Breaking the Frame is an excellent example of the power of audiovisual cinema. Nitoslawska, in her portrait of Carolee Schneemann and her work, interweaves the visual with the equally varied and expressive music of James Tenney, who was a key person in Schneemann’s life, both as partner and collaborator.
Breaking the Frame is also an unusual collaboration: in her introduction Nitoslawska told us how she worked closely with Carolee Schneemann on this film, and after the screening she explained the importance of her collaboration with her editor, Monique Dartonne.
In her film Nitoslawska also shows us less well-known examples of Schneemann’s work, so we see how her early paintings relate to her famous films, like Meat Joy and Fuses, and how these works relate to her writings, and very evocative scrapbooks, the textures of which are captured so that one can almost touch and smell them.
We listen to Schneemann talking about her life and work, and Nitoslawska’s own observations and responses are heard in the audiovisual weave of her film.
Early in the creative process, Nitoslawska was struck by the powerful atmosphere of Schneemann’s New England farmhouse, full of mysterious dark spaces from which are unearthed things as varied as a chipmunk on a tray (freshly beheaded: a gift from the cat) or a box of poems typed on cards, which can be chance-ordered.

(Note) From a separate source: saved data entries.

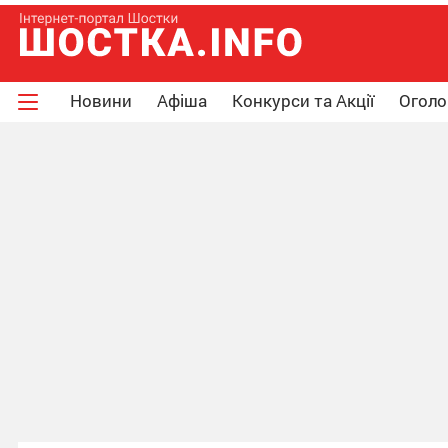
Новини
Афіша
Конкурси та Акції
Огол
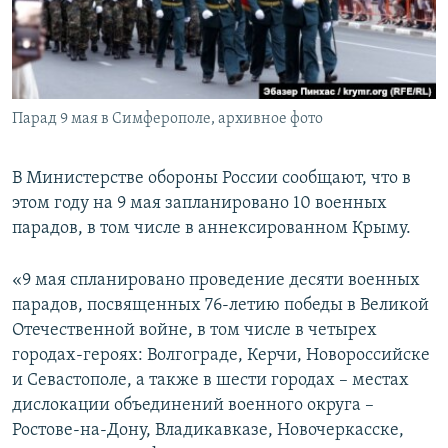
ПРИСОЕДИНЯЙТЕСЬ!
ПОБЕДИТЕЛЕЙ НЕ СУДЯТ?
КРЫМ.НЕПОКОРЕННЫЙ
ELIFBE
Парад 9 мая в Симферополе, архивное фото
УКРАИНСКАЯ ПРОБЛЕМА КРЫМА
Все сайты RFE/RL
В Министерстве обороны России сообщают, что в
этом году на 9 мая запланировано 10 военных
парадов, в том числе в аннексированном Крыму.
«9 мая спланировано проведение десяти военных
парадов, посвященных 76-летию победы в Великой
Отечественной войне, в том числе в четырех
городах-героях: Волгограде, Керчи, Новороссийске
и Севастополе, а также в шести городах – местах
дислокации объединений военного округа –
Ростове-на-Дону, Владикавказе, Новочеркасске,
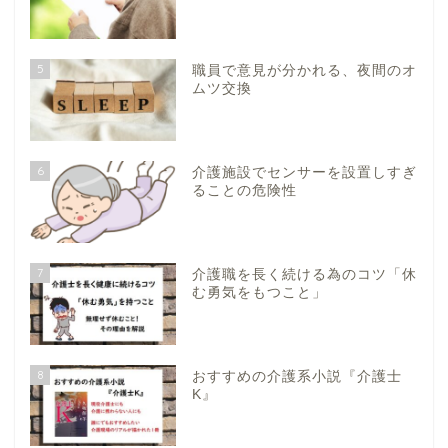
5
職員で意見が分かれる、夜間のオ
ムツ交換
6
介護施設でセンサーを設置しすぎ
ることの危険性
7
介護職を長く続ける為のコツ「休
む勇気をもつこと」
8
おすすめの介護系小説『介護士
K』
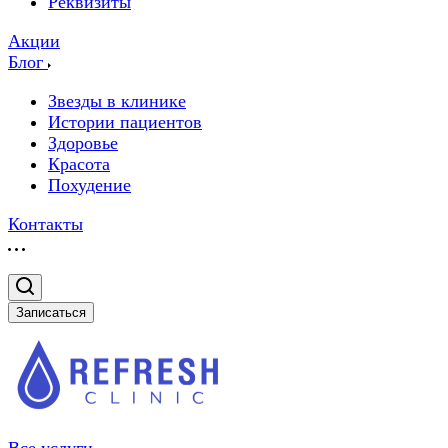
Реквизиты
Акции
Блог
Звезды в клинике
Истории пациентов
Здоровье
Красота
Похудение
Контакты
Записаться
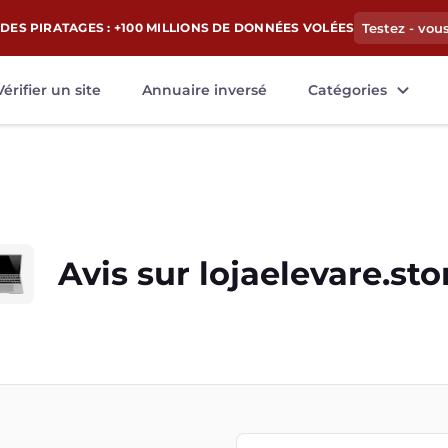
DES PIRATAGES : +100 MILLIONS DE DONNÉES VOLÉES
Testez - vou
Vérifier un site
Annuaire inversé
Catégories
Avis sur
lojaelevare.sto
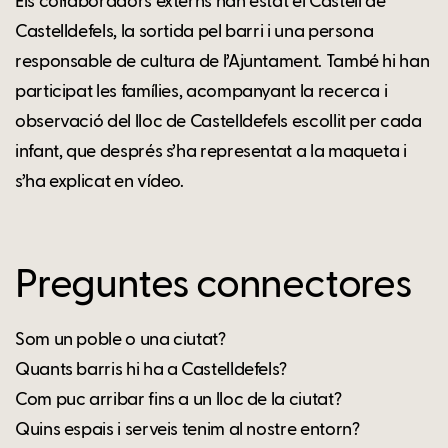
Els col·laboradors externs han estat el Castell de
Castelldefels, la sortida pel barri i una persona
responsable de cultura de l’Ajuntament. També hi han
participat les famílies, acompanyant la recerca i
observació del lloc de Castelldefels escollit per cada
infant, que després s’ha representat a la maqueta i
s’ha explicat en vídeo.
Preguntes connectores
Som un poble o una ciutat?
Quants barris hi ha a Castelldefels?
Com puc arribar fins a un lloc de la ciutat?
Quins espais i serveis tenim al nostre entorn?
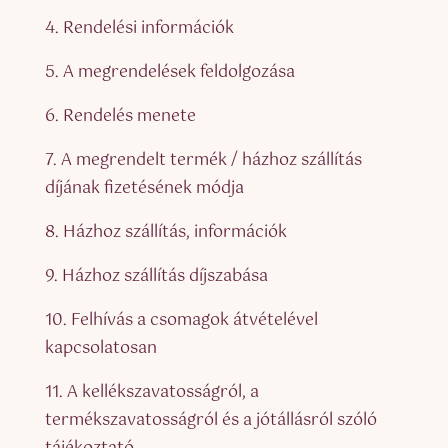
4. Rendelési információk
5. A megrendelések feldolgozása
6. Rendelés menete
7. A megrendelt termék / házhoz szállítás
díjának fizetésének módja
8. Házhoz szállítás, információk
9. Házhoz szállítás díjszabása
10. Felhívás a csomagok átvételével
kapcsolatosan
11. A kellékszavatosságról, a
termékszavatosságról és a jótállásról szóló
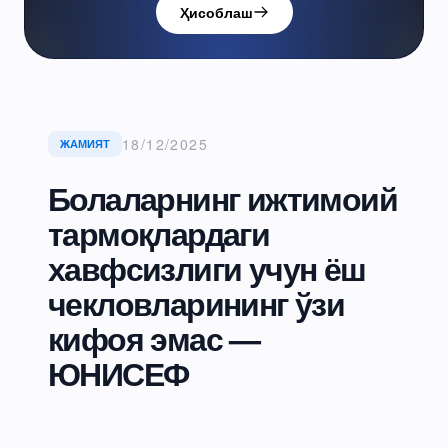
Ҳисоблаш
18/12/2025
ЖАМИЯТ
Болаларнинг ижтимоий
тармоқлардаги
хавфсизлиги учун ёш
чекловларининг ўзи
кифоя эмас —
ЮНИСЕФ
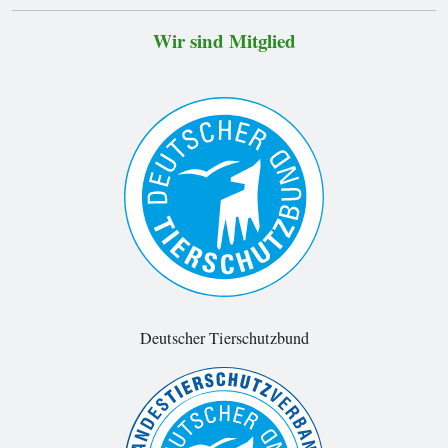
Wir sind Mitglied
Deutscher Tierschutzbund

This is an artist’s film, so Nitoslawaska, when she was faced with the extraordinary range of Schneemann’s work, found ways to organise this proliferation: films, dance, performance, collages (in 2D and in 3D), paintings on snow and on canvas, poetry, installations.
Nitoslawska uses Schneemann’s house as an evocative anchor for this variety, which includes the rhythms of the passing seasons, each bringing their own light to the surrounding wild landscape, and into the house. Periodically a train passes by, rolling against the rhythms of the body and the changing weather.
The very process of organising the variety of material is part of Nitoslawska’s film: at the end of Breaking the Frame we watch Schneemann as she organises the order of some of her photographic work, for a gallery show. She tries out various combinations for these big identically-sized works, which are still bubble-wrapped: so to us they remain as mysterious as the process of successfully organising a work of art itself.
Nitoslawska's Breaking the Frame will be screened at London's
National Film Theatre (NFT 3), on Friday 19th October, at 21.00, as part of the London International Film Festival.